Material supplied →
▼
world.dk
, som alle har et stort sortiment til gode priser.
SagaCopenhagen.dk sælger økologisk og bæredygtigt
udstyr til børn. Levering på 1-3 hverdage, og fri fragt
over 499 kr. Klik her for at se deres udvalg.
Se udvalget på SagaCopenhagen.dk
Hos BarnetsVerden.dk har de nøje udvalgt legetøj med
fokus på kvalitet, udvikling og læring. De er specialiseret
▲
Task item → Pull out all lines in the data above that include "SagaCopenhagen".

Response for this exercise →
SagaCopenhagen.dk sælger økologisk og bæredygtigt
Se udvalget på SagaCopenhagen.dk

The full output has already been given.